Westmount Park’s Lime (Tilia) Trees
This article appeared in the Westmount Independent, September 16th. 2014
I am sure we all seen this rangy tree by the gazebo and, like myself, never given it a second thought.
For the record, its girth measures 3.5 meter and its neighbour is 2.7 meters. That makes the former well over 300 years old, and the latter (a youngster) at about 230 years! One can just imagine what a different place this was when the trees where saplings.
This tree, now old and diseased, is a Lime (Tilia) commonly known, in North America, as Basswood.
This species dates back to antiquity and was sacred to the Celts. Venus, the goddess of love, is mentioned in the tree’s heart-shaped leaves.
These trees, like sentinels offering shade, form a row on either side of the footpath between the gazebo and the lagoon
If the trees were pollarded (removing the upper branches) they would offer a scent that has been described by one author as “for the first time that embraces me every day with the true, the peerless lime-flower scent, making me skip and pirouette unmindful of my rickety knee.”

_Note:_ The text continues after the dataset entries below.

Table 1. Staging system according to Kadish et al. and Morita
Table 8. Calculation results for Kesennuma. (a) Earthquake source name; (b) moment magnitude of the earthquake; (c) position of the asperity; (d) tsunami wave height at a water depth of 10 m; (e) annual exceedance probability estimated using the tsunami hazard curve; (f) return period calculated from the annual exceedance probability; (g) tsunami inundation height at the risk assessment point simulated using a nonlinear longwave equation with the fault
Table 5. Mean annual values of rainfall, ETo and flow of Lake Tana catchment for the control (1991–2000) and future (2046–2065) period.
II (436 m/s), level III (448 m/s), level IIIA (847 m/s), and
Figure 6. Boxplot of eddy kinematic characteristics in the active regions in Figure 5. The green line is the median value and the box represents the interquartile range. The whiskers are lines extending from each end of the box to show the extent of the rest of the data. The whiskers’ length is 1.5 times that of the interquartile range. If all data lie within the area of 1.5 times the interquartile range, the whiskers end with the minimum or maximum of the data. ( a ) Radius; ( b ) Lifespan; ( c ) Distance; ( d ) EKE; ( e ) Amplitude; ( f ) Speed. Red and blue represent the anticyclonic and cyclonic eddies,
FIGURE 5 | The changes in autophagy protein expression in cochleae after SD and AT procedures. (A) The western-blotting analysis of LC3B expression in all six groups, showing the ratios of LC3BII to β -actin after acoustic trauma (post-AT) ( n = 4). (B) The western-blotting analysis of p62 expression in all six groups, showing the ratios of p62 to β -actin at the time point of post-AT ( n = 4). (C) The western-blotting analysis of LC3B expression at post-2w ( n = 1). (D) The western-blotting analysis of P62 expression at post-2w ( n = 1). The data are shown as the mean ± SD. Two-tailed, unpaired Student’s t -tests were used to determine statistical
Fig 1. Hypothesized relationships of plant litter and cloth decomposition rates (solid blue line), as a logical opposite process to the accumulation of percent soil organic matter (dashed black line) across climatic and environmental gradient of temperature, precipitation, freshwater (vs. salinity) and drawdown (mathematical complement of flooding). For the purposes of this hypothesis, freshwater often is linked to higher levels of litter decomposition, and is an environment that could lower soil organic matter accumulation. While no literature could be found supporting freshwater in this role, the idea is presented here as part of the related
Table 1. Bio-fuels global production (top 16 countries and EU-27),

Not surprisingly, these trees are measured in centuries. For example, a Lime in Westonbirt Arboretum in Gloucestershire is estimated to be 2,000 year old, another in Naters, Switzerland, still extant, was first mentioned 1357.
Greek mythology tells the story of Zeus and Hermes visiting the land of the mortals and finding that the only house that would offer them shelter belonged to Philemon and Baucis. To reward them for their hospitality the gods granted their wish: to be together after death. When the time came Zeus, true to his word, turned Philemon into an Oak and Baucis into a Lime tree to stay together for eternity.
Perhaps that is the reason that there are many Oak trees are planted adjacent the parks’ Limes!